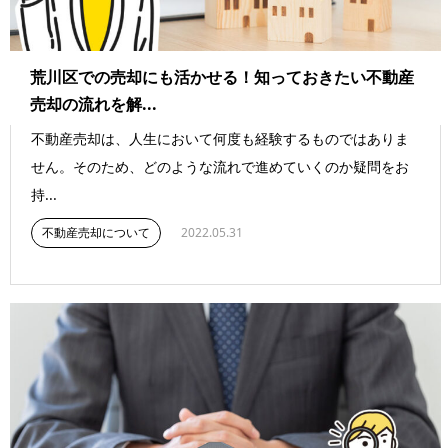
荒川区での売却にも活かせる！知っておきたい不動産
売却の流れを解...
不動産売却は、人生において何度も経験するものではありま
せん。そのため、どのような流れで進めていくのか疑問をお
持...
不動産売却について
2022.05.31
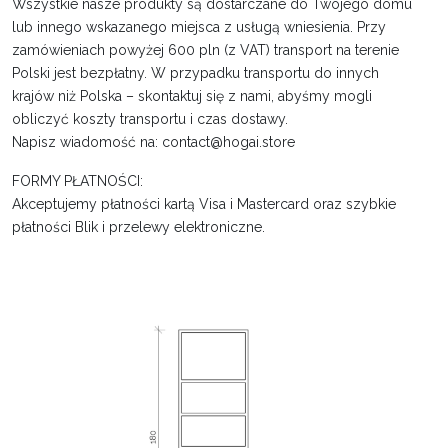
Wszystkie nasze produkty są dostarczane do Twojego domu
lub innego wskazanego miejsca z usługą wniesienia. Przy
zamówieniach powyżej 600 pln (z VAT) transport na terenie
Polski jest bezpłatny. W przypadku transportu do innych
krajów niż Polska – skontaktuj się z nami, abyśmy mogli
obliczyć koszty transportu i czas dostawy.
Napisz wiadomość na: contact@hogai.store
FORMY PŁATNOŚCI:
Akceptujemy płatności kartą Visa i Mastercard oraz szybkie
płatności Blik i przelewy elektroniczne.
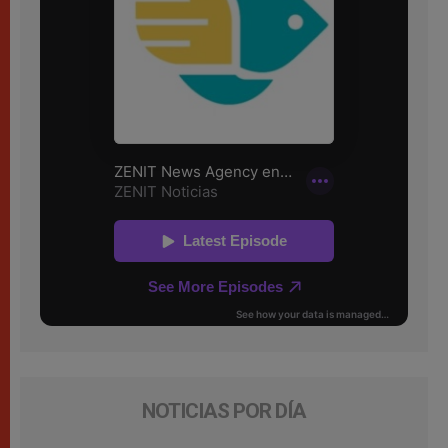
NOTICIAS POR DÍA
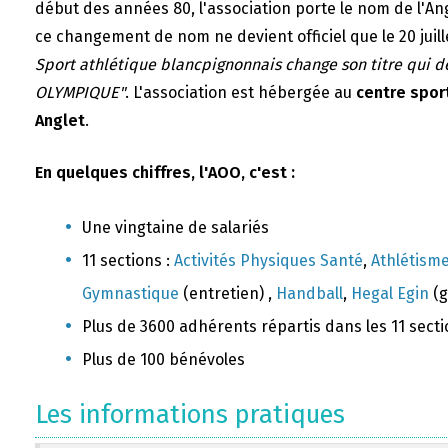
début des années 80, l'association porte le nom de l'A
ce changement de nom ne devient officiel que le 20 juill
Sport athlétique blancpignonnais change son titre qui 
OLYMPIQUE"
. L'association est hébergée au
centre sport
Anglet
.
En quelques chiffres, l'AOO, c'est :
Une vingtaine de salariés
11 sections :
Activités Physiques Santé
,
Athlétism
Gymnastique
(entretien) ,
Handball
,
Hegal Egin
(g
Plus de 3600 adhérents répartis dans les 11 sect
Plus de 100 bénévoles
Les informations pratiques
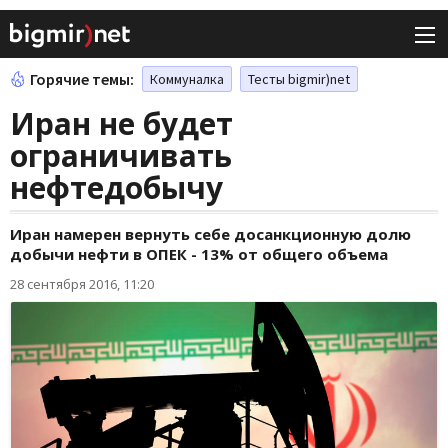
Горячие темы:
Коммуналка
Тесты bigmir)net
Иран не будет
ограничивать
нефтедобычу
Иран намерен вернуть себе досанкционную долю
добычи нефти в ОПЕК - 13% от общего объема
28 сентября 2016, 11:20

━━━━━━━━━━

▶ _Directive_
Search the listing for the word "association". Copy every line in which it occurs.

▶ _Task result_
début des années 80, l'association porte le nom de l'A
. L'association est hébergée au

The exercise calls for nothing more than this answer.